The Fisherman and his Soul (cast of 3)

adapted from Oscar Wilde’s story by

Simon Corble

 The priest admonishes the young fisherman

The Stage: "...a hauntingly beautiful adaptation…"

City Life : "…an affecting production…a particularly gripping performance from Patrick Bridgman as The Soul..."

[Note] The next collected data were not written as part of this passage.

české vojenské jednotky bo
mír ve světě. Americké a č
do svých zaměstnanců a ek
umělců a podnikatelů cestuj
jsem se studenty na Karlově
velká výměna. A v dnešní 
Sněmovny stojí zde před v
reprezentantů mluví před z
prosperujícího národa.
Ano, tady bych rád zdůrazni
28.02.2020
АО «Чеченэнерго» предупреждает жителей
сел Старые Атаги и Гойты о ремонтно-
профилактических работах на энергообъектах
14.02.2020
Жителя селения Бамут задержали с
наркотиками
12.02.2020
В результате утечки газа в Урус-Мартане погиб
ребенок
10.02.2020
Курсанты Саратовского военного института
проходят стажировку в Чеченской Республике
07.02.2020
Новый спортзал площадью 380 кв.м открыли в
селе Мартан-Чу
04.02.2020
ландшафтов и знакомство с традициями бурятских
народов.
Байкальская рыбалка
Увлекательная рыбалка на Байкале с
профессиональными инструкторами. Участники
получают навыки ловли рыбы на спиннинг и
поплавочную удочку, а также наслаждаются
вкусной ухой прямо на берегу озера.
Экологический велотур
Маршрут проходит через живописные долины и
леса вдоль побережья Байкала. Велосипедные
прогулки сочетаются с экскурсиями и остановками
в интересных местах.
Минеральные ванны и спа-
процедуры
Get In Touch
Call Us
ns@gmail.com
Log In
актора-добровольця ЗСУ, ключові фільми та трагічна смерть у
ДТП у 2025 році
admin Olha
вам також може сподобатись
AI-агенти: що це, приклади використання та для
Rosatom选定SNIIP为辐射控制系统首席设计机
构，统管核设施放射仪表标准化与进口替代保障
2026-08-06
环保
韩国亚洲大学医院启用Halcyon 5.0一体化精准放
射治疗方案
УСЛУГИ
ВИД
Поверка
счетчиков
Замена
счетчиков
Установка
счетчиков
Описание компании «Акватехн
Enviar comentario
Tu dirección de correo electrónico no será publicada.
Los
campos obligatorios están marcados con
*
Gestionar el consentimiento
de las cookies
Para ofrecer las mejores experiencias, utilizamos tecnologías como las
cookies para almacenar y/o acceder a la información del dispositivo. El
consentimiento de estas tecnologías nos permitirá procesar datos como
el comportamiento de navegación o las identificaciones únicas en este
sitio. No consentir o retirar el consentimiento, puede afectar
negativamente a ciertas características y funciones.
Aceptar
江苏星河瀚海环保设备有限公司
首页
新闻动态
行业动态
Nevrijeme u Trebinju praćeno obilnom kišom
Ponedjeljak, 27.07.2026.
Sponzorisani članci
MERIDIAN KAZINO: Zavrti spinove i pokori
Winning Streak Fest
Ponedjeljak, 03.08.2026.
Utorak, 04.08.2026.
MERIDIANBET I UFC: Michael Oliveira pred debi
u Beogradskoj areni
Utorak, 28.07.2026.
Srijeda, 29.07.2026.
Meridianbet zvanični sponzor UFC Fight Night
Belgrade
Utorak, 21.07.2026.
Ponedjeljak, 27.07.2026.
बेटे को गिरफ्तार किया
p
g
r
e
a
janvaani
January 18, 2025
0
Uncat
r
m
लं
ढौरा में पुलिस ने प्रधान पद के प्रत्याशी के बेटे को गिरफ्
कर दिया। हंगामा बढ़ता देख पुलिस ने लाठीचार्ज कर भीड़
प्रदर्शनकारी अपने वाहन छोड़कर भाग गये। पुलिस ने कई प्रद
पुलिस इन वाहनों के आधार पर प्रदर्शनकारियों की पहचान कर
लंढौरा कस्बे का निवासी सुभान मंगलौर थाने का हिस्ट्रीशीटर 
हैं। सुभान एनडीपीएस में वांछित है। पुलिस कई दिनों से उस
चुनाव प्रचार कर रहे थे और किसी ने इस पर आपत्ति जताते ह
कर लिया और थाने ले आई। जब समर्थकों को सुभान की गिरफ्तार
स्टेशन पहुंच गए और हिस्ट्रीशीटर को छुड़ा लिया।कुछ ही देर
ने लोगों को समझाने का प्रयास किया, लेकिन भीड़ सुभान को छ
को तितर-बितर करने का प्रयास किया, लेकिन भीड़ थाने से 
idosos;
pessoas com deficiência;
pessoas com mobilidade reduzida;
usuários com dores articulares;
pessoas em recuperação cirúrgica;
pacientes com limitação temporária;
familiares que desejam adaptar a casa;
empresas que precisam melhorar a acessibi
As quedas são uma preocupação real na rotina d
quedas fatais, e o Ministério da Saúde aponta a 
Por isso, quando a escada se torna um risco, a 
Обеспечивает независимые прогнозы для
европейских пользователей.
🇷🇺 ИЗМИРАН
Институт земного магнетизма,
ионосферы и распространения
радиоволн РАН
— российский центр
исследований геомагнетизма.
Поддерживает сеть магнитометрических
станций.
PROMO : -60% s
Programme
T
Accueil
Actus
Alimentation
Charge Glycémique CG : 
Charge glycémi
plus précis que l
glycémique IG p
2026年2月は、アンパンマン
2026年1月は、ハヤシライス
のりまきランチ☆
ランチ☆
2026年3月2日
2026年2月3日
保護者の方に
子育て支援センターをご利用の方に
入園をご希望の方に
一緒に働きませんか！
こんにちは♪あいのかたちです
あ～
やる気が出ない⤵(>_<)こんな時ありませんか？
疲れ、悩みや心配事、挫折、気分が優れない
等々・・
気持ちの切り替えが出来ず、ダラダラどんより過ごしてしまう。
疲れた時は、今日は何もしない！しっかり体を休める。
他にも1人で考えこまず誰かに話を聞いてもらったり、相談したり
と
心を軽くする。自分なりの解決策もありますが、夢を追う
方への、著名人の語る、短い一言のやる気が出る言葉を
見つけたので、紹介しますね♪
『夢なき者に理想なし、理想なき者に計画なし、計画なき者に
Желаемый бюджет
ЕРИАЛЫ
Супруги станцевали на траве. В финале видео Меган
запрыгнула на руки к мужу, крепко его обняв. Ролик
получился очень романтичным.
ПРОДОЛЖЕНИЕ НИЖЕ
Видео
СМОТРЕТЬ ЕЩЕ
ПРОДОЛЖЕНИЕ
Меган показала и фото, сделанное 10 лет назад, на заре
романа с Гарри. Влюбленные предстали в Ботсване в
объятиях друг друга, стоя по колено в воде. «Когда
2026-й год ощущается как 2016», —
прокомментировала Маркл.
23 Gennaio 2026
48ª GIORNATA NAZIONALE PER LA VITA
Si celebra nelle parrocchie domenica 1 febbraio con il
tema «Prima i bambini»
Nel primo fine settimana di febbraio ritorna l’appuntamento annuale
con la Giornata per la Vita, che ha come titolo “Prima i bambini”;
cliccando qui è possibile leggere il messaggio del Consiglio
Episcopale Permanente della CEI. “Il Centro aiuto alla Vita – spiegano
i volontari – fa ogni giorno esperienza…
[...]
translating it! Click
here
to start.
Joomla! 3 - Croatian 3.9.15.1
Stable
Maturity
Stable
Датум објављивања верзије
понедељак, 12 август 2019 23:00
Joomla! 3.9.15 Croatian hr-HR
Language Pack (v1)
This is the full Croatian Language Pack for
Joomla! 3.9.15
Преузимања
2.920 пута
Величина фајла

ReviewsGate : "Physical and vocal skill breathe life into Wildean morality… On the boarded floor, the 3 performers create the Fisherman’s dockside with such minimal, physical theatricality that the action can pass instantaneously from a stormy sea to the calm port…" 



 Extract from the play:-

The Soul stands, pondering. He looks at The Fisherman, (who is asleep), frames the idea and speaks.

Soul: Rise up. Master, rise up and go to the room of the merchant’s widow; to the room in which she sleepeth, go, and slay her, and take from her the purse of gold……for we have need of it.

The Fisherman rises up and creeps toward the room of the merchant’s widow. At the side of the widow lies her stout staff; by her pillow is a bag of gold. As The Fisherman reaches out his hand to touch the staff, the widow starts and awakes. She grabs at the staff’s end and stares into The Fisherman’s eyes.

 Widow:   Thou?...Dost thou return evil for good, and pay with the shedding of blood for the kindness I have shown thee?

Soul:    Strike her!

The Fisherman strikes her. The widow falls back and remains lying on The Boards through the next piece of dialogue.

Soul:    Now take the gold and fly from this city, for she that dances with the white feet, she is not here!

They fly from the city....

Fisherman:    Why didst thou bid me slay the widow and take her gold?.........Surely, thou art evil...

Soul:    Be at peace, be at peace...

Fisherman:    Nay! I may not be at peace! For all that thou hast made me to do I hate………Thee also I hate – Say, wherefore thou hast wrought with me in this wise?

Soul:    Thou knowest!.... Surely thou knowest?

Fisherman:    Nay, that I do not.

Soul:    That - when thou didst send me forth into the world thou gavest me no Heart?....That thou dost remember, how couldst thou not?.......And so, without a Heart, I learned to do these things and love them, Master.